=== Your assignment ===
Keep only those lines of the records that include the string "fileInput".

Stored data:
>>>

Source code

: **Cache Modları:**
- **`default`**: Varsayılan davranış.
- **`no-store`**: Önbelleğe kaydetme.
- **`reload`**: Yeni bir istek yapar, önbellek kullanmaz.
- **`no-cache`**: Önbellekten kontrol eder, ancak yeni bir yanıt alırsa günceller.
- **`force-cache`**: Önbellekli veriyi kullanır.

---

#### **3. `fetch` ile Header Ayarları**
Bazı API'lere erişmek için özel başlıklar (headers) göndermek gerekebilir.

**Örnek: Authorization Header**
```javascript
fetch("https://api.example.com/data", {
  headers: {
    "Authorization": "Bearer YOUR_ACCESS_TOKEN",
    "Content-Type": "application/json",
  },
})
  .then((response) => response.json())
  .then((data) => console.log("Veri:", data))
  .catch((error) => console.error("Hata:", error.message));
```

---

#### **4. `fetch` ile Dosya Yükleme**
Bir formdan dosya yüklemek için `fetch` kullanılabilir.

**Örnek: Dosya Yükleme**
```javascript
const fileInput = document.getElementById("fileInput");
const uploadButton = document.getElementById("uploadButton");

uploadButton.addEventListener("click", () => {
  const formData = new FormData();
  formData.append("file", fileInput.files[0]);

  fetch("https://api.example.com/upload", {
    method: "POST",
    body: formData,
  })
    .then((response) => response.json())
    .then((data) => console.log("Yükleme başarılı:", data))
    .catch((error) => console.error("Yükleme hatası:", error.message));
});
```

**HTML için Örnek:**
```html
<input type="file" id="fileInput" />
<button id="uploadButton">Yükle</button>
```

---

<<<

=== Output below ===
const fileInput = document.getElementById("fileInput");
  formData.append("file", fileInput.files[0]);
<input type="file" id="fileInput" />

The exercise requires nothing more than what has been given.